* Required action: Search the data for the string "Prototype" and extract every line where it appears.
━━━ Study material ━━━
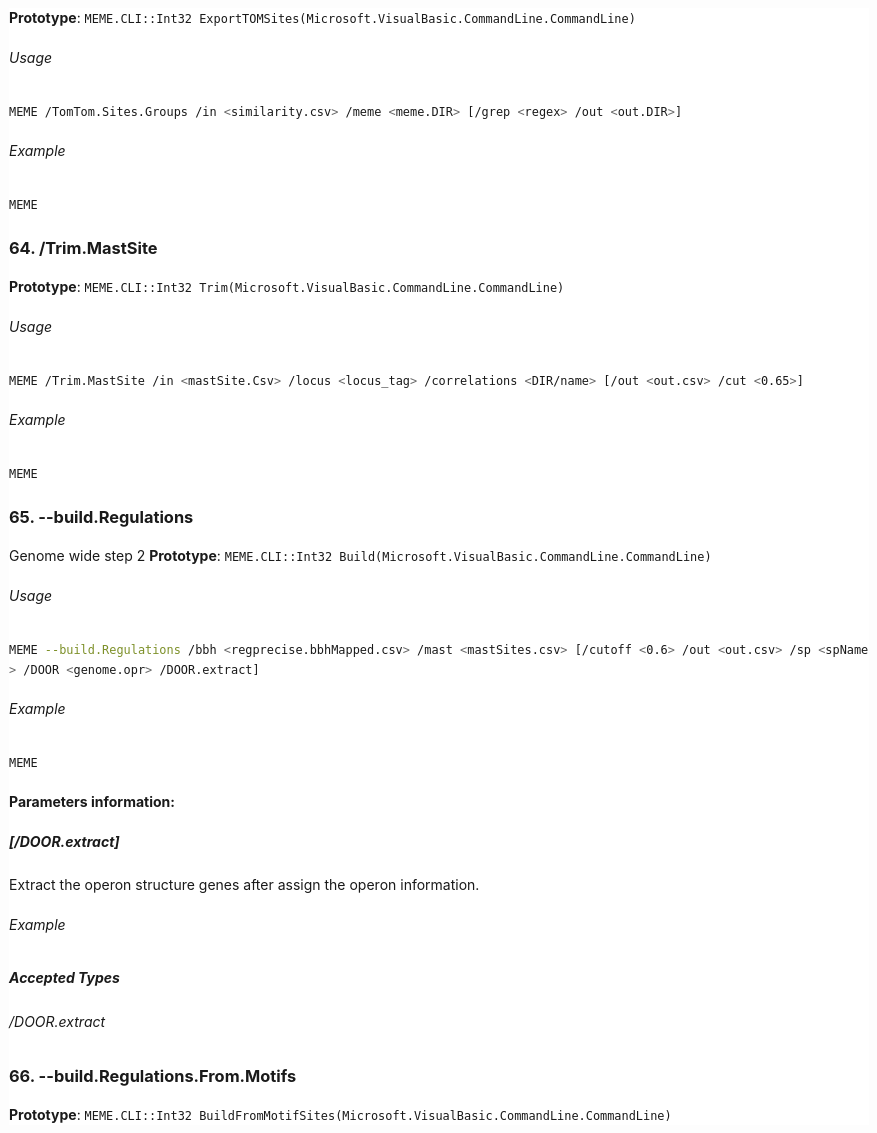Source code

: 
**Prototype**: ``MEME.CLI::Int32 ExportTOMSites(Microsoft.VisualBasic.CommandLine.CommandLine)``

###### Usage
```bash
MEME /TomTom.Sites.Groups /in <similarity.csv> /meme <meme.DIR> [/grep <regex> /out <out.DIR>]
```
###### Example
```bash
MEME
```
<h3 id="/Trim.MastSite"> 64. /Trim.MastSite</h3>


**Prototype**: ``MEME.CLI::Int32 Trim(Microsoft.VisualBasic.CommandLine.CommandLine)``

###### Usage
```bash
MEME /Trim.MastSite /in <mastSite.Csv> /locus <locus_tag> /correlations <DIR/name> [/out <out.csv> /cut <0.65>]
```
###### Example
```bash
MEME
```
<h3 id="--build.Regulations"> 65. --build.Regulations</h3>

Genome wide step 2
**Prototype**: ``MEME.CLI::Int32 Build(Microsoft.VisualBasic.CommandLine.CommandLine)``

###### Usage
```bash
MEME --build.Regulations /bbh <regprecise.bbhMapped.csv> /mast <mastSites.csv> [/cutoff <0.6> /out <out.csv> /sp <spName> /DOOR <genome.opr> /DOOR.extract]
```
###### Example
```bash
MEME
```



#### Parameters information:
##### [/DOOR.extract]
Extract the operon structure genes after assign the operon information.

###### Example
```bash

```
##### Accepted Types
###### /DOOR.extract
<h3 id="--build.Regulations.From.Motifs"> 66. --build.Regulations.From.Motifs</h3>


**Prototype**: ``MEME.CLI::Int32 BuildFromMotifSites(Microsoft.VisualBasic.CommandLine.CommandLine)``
━━━
━━━ Study material ━━━
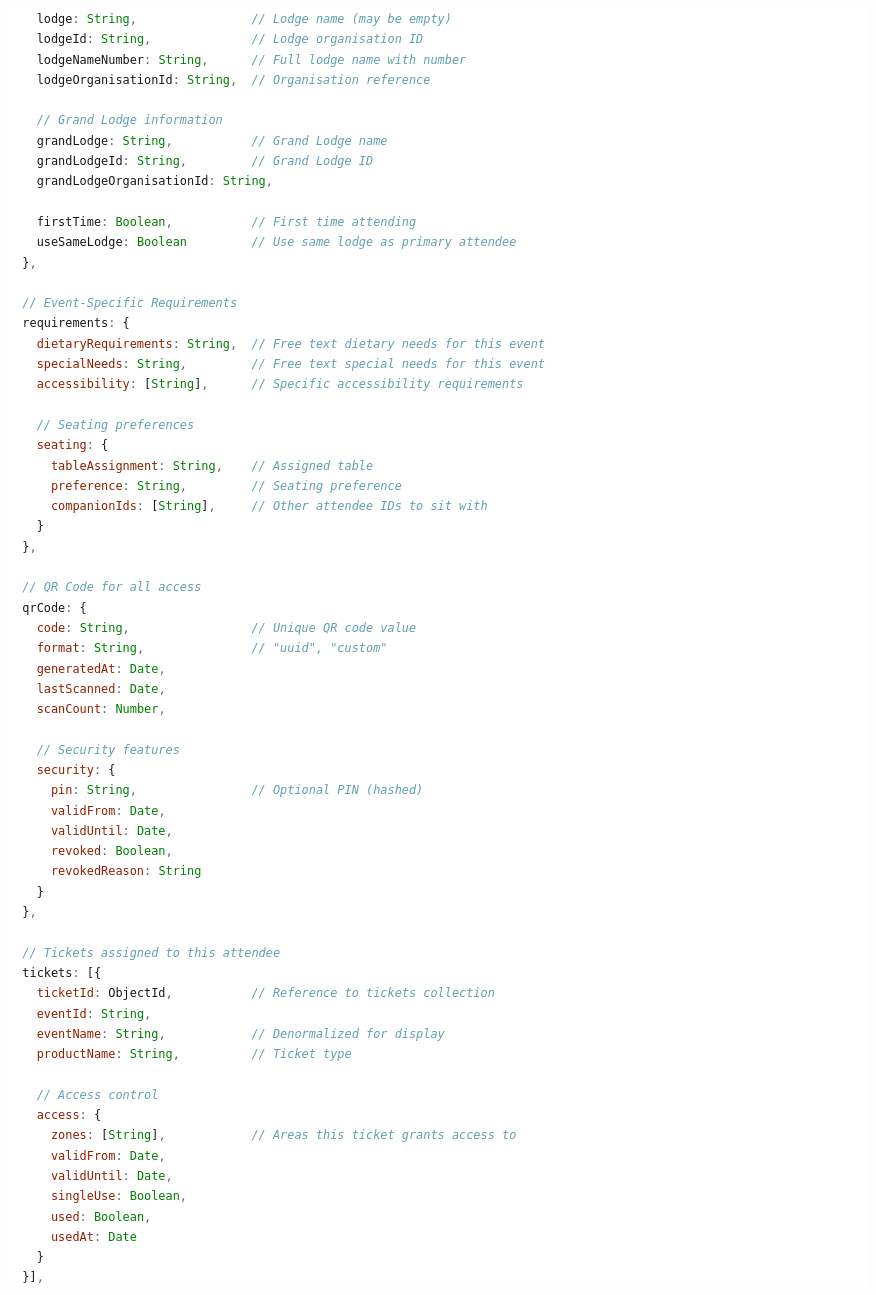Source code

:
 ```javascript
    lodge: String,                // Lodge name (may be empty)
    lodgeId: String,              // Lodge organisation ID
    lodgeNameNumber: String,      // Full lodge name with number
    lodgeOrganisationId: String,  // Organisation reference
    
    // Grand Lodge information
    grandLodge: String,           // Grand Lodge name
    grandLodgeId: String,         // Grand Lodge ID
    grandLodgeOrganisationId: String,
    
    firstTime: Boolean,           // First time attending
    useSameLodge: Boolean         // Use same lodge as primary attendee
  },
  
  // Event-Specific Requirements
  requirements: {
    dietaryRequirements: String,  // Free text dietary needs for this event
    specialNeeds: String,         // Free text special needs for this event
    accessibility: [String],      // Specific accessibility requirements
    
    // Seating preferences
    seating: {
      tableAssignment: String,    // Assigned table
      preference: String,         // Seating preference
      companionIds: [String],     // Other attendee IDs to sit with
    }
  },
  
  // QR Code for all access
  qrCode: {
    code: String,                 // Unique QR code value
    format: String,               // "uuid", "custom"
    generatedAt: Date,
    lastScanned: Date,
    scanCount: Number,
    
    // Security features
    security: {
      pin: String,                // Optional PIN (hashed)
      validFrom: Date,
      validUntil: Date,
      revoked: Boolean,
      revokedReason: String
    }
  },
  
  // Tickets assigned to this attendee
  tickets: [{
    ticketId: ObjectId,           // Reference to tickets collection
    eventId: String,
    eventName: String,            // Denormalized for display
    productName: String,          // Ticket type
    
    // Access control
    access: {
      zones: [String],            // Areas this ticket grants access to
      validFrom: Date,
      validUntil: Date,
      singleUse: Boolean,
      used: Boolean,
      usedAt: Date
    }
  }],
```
━━━
* Your response:
**Prototype**: ``MEME.CLI::Int32 ExportTOMSites(Microsoft.VisualBasic.CommandLine.CommandLine)``
**Prototype**: ``MEME.CLI::Int32 Trim(Microsoft.VisualBasic.CommandLine.CommandLine)``
**Prototype**: ``MEME.CLI::Int32 Build(Microsoft.VisualBasic.CommandLine.CommandLine)``
**Prototype**: ``MEME.CLI::Int32 BuildFromMotifSites(Microsoft.VisualBasic.CommandLine.CommandLine)``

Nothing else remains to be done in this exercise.